A temporada de 2023 de Marc Márquez na MotoGP é uma das piores da sua carreira de piloto. No GP da Indonésia caiu tanto no Sprint quanto no domingo, acumulando 22 quedas desde o início do campeonato. O multicampeão de Cervera perdeu completamente a confiança na sua Honda RC213V, deixou de se divertir e olha para as últimas cinco corridas como uma Via Crucis que mal pode esperar para terminar. Uma nova página começa em Valência, ou talvez seja a última antes da despedida final.
Márquez salva para 2024…
Marc Márquez preferiu assinar um contrato de um ano com a Gresini em vez de um contrato de dois anos com a Pramac Racing, onde teria recebido uma Ducati Desmosedici oficial. É difícil encontrar uma explicação específica para esta escolha. 2025 será o ano em que muitos contratos expirarão e, portanto, ele teria liberdade para decidir para onde ir em dois anos, com a KTM na pole position. Mas entre os objectivos de Marc está também a equipa de fábrica da Ducati, onde Enea Bastianini está a sofrer bastante depois das lesões sofridas desde o início do ano. Além disso, se a Honda conseguir fazer uma mudança decisiva na evolução da moto, não se pode descartar o retorno do campeão, que viria com uma vasta experiência anual na Ducati.
Adeus ao MotoGP é uma hipótese
O destino está em suas mãos, muito dependerá dos resultados e da rapidez com que conseguirá se adaptar ao time do Borgo Panigale.

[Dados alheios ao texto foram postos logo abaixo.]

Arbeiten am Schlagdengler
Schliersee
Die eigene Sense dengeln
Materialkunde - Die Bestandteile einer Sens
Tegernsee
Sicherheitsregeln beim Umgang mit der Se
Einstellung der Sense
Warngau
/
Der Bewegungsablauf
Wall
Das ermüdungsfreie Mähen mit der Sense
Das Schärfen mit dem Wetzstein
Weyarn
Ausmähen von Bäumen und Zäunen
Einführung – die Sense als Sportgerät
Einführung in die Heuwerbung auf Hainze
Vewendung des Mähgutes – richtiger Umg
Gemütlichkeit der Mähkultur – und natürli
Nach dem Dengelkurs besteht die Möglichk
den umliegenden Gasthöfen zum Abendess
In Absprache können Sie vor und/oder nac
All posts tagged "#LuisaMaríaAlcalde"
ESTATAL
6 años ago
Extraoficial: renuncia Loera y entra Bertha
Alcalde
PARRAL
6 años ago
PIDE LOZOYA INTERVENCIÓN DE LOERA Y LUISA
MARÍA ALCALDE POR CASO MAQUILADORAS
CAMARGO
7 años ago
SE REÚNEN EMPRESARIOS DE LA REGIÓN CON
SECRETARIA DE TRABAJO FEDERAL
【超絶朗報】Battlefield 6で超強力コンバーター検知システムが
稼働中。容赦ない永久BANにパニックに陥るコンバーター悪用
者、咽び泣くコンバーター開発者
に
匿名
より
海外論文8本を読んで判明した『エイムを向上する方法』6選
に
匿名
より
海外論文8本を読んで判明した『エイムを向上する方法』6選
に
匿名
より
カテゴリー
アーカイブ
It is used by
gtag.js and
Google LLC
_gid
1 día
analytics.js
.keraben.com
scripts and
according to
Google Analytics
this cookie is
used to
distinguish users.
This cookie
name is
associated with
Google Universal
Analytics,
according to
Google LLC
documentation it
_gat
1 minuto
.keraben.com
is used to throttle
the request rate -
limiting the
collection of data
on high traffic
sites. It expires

Se falhar mesmo com um protótipo tão bem sucedido, a saída do MotoGP não pode ser descartada. Uma hipótese que o próprio Marc Márquez admitiu há poucos dias, no momento do anúncio oficial da assinatura com Gresini e reiterada pelo seu irmão Alex, ainda a debater-se com uma lesão nas costelas. Em entrevista à mídia britânica TNT Sports o mais novo dos irmãos de Cervera admite: “A razão pela qual ele só tem mais um ano de contrato é para ver se consegue aproveitar este mundo novamente. Ele foi muito honesto comigo e disse: ‘Se eu não me divertir, vou me aposentar’. Isso mesmo, essa é uma possibilidade em cima da mesa“.
A lesão sofrida em Jerez em 2020 e as quatro cirurgias no braço prejudicaram parcialmente o DNA “guerreiro” de Marc Márquez. Um ano na Ducati irá ajudá-lo a perceber se perdeu o instinto de vencedor ou se será capaz de regressar ao topo do MotoGP. O problema é ele ou a moto? Leva tempo para encontrar uma resposta para esta pergunta. “Ele quer ver se consegue se divertir e voltar a ser rápido após a lesão – continuou Alex Márquez -. Não tenho dúvidas, mas ele tem e tem motivos para tê-los, porque eu também os tive quando estava com a Honda no ano passado. Tenho certeza que agora em Valência, com um dia na moto, ele vai se divertir muito e o que ele tem em mente vai desaparecer muito rapidamente“.